Exercise aim>
Within the records below, find each line with the word "Отзывы" and copy it out.

[Data extracted from a collection]

=== Begin Enclosure ===

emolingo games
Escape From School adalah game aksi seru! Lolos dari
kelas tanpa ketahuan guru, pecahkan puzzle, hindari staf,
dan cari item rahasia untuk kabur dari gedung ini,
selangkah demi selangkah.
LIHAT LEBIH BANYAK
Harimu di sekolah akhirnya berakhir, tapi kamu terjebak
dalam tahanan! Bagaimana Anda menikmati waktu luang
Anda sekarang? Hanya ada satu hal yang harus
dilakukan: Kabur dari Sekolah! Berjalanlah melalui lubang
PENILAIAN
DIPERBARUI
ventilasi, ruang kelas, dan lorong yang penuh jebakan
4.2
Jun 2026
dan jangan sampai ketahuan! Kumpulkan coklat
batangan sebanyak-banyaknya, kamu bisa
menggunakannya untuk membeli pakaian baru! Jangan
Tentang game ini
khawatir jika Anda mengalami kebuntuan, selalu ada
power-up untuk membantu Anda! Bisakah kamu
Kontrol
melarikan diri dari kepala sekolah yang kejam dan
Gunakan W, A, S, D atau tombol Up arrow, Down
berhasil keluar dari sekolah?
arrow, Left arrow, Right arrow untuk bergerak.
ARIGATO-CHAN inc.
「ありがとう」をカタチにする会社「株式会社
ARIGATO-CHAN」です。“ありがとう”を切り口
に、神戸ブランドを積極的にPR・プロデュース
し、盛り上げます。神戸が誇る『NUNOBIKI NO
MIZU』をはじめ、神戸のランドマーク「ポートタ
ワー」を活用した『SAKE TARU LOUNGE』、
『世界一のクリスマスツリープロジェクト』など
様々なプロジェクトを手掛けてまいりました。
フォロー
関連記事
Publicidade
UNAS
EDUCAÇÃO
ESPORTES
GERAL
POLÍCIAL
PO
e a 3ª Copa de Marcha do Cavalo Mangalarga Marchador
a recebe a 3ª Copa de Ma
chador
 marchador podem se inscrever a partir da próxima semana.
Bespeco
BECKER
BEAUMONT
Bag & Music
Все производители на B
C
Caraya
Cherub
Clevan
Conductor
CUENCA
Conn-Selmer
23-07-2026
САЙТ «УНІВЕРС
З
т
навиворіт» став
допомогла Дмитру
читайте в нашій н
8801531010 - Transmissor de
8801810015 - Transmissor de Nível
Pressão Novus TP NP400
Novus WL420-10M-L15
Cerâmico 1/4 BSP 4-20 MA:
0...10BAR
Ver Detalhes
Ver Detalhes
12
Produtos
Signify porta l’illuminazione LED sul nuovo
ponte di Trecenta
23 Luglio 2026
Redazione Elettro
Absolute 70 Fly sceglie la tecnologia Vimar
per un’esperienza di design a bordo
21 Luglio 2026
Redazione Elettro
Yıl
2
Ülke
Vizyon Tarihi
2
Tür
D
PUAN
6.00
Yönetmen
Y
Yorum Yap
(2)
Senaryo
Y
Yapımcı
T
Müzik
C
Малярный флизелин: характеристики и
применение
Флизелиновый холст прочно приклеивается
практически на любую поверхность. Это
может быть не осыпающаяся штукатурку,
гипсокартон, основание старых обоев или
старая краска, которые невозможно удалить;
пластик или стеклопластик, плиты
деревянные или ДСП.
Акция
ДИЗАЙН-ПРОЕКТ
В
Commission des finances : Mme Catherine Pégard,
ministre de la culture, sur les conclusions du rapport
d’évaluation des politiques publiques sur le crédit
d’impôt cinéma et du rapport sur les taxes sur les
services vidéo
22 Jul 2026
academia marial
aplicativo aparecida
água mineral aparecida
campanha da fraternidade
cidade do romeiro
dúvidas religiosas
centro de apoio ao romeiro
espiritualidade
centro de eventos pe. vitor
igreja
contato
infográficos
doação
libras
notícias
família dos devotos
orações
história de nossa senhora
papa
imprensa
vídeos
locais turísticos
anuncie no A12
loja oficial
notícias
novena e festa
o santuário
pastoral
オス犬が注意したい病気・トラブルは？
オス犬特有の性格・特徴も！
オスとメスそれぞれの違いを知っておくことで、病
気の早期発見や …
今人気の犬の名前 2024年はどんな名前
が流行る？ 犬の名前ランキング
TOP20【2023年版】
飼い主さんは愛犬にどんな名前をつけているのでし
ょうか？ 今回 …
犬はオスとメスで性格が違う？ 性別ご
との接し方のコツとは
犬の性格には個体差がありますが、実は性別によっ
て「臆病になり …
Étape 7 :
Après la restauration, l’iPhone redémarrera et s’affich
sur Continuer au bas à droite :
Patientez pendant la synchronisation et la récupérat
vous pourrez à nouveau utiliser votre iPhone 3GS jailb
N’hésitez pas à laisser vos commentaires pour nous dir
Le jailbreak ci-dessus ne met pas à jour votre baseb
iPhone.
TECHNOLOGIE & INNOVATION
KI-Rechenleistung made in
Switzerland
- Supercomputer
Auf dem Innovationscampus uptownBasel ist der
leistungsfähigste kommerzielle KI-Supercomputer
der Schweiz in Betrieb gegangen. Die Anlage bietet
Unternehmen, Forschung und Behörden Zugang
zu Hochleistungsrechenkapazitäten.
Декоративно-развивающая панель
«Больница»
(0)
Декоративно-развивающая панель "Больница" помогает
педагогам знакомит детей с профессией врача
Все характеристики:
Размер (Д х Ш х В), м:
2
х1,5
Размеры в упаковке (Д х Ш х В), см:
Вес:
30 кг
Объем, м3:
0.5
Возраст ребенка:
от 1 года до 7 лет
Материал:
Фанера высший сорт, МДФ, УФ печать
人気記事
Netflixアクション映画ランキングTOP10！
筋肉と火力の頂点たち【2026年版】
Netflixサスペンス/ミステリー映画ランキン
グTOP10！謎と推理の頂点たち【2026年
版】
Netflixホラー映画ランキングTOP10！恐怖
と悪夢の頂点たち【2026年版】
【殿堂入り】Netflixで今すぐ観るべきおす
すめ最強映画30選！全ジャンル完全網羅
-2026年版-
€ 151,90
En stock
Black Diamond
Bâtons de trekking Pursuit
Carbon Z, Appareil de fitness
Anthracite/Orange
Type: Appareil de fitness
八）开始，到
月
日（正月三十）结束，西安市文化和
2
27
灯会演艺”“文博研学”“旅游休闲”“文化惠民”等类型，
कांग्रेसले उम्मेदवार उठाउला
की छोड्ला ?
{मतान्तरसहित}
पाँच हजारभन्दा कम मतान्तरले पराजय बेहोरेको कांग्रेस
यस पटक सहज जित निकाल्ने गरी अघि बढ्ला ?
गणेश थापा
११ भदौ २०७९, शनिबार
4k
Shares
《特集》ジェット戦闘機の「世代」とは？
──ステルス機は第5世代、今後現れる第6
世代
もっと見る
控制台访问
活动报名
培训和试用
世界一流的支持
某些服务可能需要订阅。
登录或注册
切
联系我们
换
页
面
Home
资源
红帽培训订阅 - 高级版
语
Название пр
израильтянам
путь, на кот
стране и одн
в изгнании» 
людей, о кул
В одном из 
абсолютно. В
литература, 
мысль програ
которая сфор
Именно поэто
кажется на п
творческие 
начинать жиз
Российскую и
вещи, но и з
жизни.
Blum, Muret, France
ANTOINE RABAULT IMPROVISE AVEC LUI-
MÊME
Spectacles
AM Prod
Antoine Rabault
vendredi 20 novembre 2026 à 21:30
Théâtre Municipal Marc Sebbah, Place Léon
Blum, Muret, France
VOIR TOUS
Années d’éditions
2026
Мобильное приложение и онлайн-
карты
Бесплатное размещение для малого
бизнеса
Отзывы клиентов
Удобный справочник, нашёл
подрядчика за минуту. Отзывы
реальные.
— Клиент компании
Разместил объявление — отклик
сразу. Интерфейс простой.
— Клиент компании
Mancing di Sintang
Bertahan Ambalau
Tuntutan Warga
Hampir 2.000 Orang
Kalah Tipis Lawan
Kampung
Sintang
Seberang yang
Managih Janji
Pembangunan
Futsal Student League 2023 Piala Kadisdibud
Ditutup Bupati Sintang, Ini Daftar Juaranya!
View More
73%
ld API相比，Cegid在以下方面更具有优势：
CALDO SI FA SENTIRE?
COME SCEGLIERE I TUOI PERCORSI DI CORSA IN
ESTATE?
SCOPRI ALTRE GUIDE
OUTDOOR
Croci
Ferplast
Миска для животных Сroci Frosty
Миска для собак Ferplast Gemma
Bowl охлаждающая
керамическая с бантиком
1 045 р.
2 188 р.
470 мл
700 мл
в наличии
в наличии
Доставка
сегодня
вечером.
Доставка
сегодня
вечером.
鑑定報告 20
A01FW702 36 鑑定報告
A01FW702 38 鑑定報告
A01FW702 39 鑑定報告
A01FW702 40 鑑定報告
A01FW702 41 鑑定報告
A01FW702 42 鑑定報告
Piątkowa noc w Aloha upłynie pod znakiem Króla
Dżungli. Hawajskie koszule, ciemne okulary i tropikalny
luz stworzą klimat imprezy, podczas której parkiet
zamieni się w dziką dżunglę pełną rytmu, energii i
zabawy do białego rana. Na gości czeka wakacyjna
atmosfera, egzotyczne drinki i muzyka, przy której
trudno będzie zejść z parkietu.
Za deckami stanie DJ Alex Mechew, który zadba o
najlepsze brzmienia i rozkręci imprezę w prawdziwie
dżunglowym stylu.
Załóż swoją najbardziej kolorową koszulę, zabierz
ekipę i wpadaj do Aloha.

=== End Enclosure ===

Solution to the exercise>
Отзывы клиентов
подрядчика за минуту. Отзывы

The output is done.